- WHAT NEEDS TO BE DONE
List all the lines in these records that hold "рабочим".

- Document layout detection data
____

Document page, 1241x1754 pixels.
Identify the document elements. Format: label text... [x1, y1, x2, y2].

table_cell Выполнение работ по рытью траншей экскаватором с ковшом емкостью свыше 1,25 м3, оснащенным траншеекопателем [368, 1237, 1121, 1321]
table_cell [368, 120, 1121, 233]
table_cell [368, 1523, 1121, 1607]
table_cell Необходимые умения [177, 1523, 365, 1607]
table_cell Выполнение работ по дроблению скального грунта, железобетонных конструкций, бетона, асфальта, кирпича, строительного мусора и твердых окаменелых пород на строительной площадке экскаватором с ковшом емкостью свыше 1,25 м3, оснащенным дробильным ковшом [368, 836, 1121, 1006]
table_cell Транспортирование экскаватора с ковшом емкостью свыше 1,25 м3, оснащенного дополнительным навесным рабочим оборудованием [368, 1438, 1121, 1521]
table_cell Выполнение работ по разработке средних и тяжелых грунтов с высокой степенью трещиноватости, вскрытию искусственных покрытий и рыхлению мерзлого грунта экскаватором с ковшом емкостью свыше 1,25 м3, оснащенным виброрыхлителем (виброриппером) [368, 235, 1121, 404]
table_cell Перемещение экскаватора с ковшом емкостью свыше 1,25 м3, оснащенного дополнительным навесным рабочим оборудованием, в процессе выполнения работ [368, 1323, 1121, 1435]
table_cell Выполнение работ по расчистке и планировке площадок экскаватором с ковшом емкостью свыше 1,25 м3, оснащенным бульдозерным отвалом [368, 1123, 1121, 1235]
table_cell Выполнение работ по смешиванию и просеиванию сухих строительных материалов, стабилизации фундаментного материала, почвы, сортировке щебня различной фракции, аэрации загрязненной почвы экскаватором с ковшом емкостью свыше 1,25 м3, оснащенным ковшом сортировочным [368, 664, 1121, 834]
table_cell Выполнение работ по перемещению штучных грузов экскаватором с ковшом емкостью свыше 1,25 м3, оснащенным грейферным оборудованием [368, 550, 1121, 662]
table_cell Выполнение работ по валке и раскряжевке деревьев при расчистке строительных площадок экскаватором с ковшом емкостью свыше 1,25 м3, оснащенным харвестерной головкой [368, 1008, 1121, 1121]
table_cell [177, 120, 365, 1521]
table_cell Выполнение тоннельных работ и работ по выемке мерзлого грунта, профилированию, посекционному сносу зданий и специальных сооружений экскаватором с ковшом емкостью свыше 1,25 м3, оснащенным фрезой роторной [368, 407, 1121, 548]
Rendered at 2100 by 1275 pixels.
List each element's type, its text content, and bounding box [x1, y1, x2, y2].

____

- SOLUTION FOR THIS TASK
table_cell Транспортирование экскаватора с ковшом емкостью свыше 1,25 м3, оснащенного дополнительным навесным рабочим оборудованием [368, 1438, 1121, 1521]
table_cell Перемещение экскаватора с ковшом емкостью свыше 1,25 м3, оснащенного дополнительным навесным рабочим оборудованием, в процессе выполнения работ [368, 1323, 1121, 1435]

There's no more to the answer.